### Text block
------------

Oil meal and/or waste water formed as the result of deacidification after degumming may still contain a high level of phospholipids. Consequently, the workability of the process is low and the waste water has to be rigorously treated.
Lecithin is usable as a foodstuff or industrially. It can be obtained from the phospholipids produced in the degumming of crude oil. Therefore, degumming using water and phosphoric acid is also undesirable from the viewpoint of lecithin production.
Japanese Patent Publication No. 153010/1975 discloses a method in which a solution of crude oil in a solvent is passed through an ultrafilter, in order to divide the materials into phospholipids having a relatively high molecular weight and crude oil having a relatively low molecular weight. By this method, the problems associated with the use of water and phosphoric acid can be substantially wholly overcome. However, if this method is carried out on a commercial scale, other problems are observed.
For example, the viscosity of the solution to be treated increases, and the phospholipids are deposited on the surface of the ultrafilter. The filtration rate is reduced, and the phospholipids are insufficiently concentrated. It is therefore difficult to obtain high quality lecithin.
Phospholipids produced in the degumming of oils may be added to oil meal used as feed or fertiliser. Such phospholipids are generally classed as "oil foots" and are usually obtained when degumming oils by the addition of water. The oil foots have a water content of around 50% and must therefore be dried, to remove water, after the oil foots are incorporated in oil meal. It is difficult to obtain a homogeneous mixture of oil foots having a high viscosity with oil meal, and the mixture is apt to be lumpy, making it difficult efficiently to evaporate water in drying.
According to the present invention, a method of treating an oil comprises passing
a solution of crude oil in a solvent through a plurality of ultrafilters arranged in series, to obtain a filtrate; and feeding solvent, solution or part at least of the filtrate into the solution which is passing between a pair of the ultrafilters. The crude oil solution may thus be divided into a filtrate from which phospholipids have been removed, and a concentrated phospholipid solution. Degummed oil may be obtained from the filtrate and lecithin from the concentrated solution.
The concentrated phospholipid solution may be added to oil meal. The solvent may be removed to obtain a feed or fertiliser of high efficiency.
The ultrafilters are preferably of a solvent-resistant, oil-resistant, tubular module, made of a polysulfone or polyimide high molecular membrane. The fractional molecular weight of the membrane is preferably from 6,000 to 20,000.
Crude oils which can be treated by the method of the present invention include oils obtained from soy-beans, rapeseed, cotton seed, linseed, sunflower seed, safflower seed and sesame seed. The solvent may be, for example, a hydrocarbon or an alcohol. Specific examples of suitable solvents are ethanol, petroleum benzin, trichloroethylene and hexane (which is particularly preferred).
The preferred concentration of the crude oil in the solvent (the solution hereinafter referred to as a miscella) to be passed to the ultrafilters is from 20 to 40%. A higher concentration is generally impractical, since the filtration rate is adversely affected. Crude oil obtained by solvent extraction is in the form of a miscella having a concentration which is generally in the above range. Such a miscella may therefore be used as such in the method of the present invention.

------------

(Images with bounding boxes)
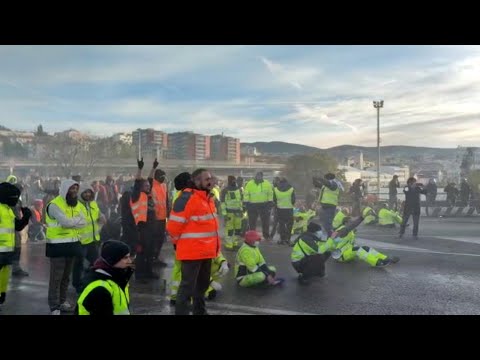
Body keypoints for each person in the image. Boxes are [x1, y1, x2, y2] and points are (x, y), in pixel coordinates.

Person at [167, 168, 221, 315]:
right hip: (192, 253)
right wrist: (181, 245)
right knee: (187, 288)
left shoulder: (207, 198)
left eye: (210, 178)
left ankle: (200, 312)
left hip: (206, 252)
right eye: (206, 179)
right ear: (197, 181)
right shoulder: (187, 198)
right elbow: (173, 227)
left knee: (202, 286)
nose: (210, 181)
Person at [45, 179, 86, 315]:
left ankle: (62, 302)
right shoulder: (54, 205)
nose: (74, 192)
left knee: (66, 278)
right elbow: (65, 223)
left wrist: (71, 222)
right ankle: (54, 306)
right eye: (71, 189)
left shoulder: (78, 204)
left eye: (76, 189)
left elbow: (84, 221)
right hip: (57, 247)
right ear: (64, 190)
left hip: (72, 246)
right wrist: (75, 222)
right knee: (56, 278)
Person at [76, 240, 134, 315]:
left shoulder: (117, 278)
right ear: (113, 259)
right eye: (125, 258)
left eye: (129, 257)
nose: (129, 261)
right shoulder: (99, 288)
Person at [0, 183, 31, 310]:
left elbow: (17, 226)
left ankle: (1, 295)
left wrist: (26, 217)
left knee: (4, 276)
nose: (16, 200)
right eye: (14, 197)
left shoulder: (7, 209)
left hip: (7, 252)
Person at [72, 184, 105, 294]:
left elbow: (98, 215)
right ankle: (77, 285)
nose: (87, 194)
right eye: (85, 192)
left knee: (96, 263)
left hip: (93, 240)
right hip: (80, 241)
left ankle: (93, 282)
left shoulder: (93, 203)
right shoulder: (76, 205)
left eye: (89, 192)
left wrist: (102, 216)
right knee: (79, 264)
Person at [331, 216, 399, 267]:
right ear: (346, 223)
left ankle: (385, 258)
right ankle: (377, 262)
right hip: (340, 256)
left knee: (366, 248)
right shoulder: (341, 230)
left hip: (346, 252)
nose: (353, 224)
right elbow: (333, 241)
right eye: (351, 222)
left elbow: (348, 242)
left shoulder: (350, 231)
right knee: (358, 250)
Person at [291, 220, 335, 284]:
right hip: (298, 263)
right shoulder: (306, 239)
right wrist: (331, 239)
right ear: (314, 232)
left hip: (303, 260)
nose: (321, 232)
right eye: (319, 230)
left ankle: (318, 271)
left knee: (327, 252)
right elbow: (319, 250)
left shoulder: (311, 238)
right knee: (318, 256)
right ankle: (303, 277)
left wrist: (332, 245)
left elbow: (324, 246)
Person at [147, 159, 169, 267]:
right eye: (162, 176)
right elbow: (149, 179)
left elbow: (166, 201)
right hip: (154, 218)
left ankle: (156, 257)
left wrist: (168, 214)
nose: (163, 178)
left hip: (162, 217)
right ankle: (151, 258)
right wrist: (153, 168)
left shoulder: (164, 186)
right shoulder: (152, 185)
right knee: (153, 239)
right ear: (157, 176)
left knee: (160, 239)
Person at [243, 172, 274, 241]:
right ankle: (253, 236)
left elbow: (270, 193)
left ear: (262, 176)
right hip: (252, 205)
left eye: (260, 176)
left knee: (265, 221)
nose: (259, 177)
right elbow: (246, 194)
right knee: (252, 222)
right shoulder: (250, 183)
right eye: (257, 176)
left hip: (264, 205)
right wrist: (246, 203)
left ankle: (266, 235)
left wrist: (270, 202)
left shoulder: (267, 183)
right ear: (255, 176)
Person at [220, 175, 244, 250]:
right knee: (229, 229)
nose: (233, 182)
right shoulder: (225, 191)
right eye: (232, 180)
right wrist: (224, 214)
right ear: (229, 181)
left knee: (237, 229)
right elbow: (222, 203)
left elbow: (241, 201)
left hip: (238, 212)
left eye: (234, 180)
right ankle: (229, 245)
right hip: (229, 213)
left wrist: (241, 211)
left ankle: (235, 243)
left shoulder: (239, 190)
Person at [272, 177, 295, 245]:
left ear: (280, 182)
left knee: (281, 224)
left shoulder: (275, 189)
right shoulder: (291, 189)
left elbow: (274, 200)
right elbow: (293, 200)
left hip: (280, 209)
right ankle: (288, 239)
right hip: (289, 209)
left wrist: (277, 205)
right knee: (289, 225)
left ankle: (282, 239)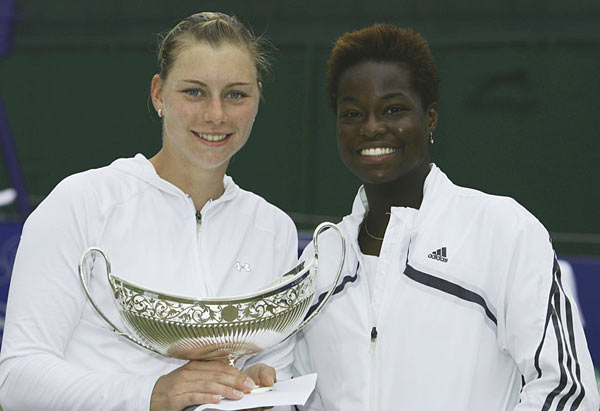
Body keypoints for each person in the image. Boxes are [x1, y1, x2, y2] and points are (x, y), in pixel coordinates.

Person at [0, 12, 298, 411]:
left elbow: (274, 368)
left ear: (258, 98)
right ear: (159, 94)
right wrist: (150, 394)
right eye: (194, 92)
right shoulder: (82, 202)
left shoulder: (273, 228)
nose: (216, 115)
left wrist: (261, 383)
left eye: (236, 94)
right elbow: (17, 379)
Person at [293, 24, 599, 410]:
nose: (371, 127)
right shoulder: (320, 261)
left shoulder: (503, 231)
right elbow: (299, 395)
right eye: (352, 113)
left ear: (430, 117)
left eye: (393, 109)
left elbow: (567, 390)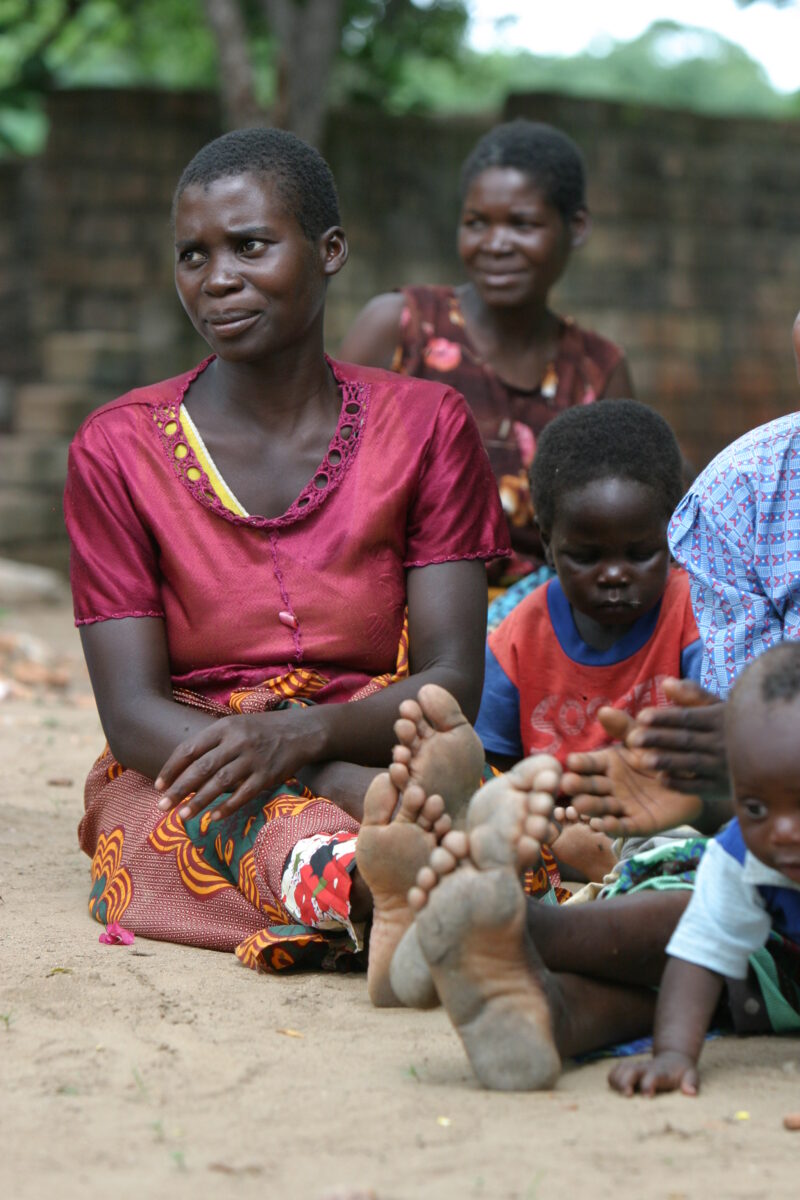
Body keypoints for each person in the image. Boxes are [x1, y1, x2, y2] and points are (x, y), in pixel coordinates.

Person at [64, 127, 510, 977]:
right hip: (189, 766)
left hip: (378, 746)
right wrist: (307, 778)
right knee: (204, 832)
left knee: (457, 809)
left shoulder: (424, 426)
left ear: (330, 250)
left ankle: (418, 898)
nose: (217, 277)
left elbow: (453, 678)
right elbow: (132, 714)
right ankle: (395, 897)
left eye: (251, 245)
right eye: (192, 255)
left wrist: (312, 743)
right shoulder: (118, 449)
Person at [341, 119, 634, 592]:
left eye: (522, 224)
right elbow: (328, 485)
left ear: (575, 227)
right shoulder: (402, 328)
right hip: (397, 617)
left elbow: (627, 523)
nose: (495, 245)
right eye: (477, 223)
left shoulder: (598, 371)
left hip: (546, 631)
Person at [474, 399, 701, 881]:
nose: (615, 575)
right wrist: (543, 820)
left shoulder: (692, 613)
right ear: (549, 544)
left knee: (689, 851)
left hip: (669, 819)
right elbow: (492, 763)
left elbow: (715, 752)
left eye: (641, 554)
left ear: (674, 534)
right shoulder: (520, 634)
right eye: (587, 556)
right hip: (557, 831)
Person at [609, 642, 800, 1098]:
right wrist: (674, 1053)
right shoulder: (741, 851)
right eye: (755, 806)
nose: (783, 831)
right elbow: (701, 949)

------------

### Work instructions
- 1) Output the portion of the text on oil degumming from "The ultrafilters are" up to and including "6,000 to 20,000.".
- 2) According to the text on oil degumming, what fractional molecular weight is preferred for the ultrafilter membrane?
The records are separate material from the text.

### Answers per task
- 1)
The ultrafilters are preferably of a solvent-resistant, oil-resistant, tubular module, made of a polysulfone or polyimide high molecular membrane. The fractional molecular weight of the membrane is preferably from 6,000 to 20,000.

- 2) From 6,000 to 20,000.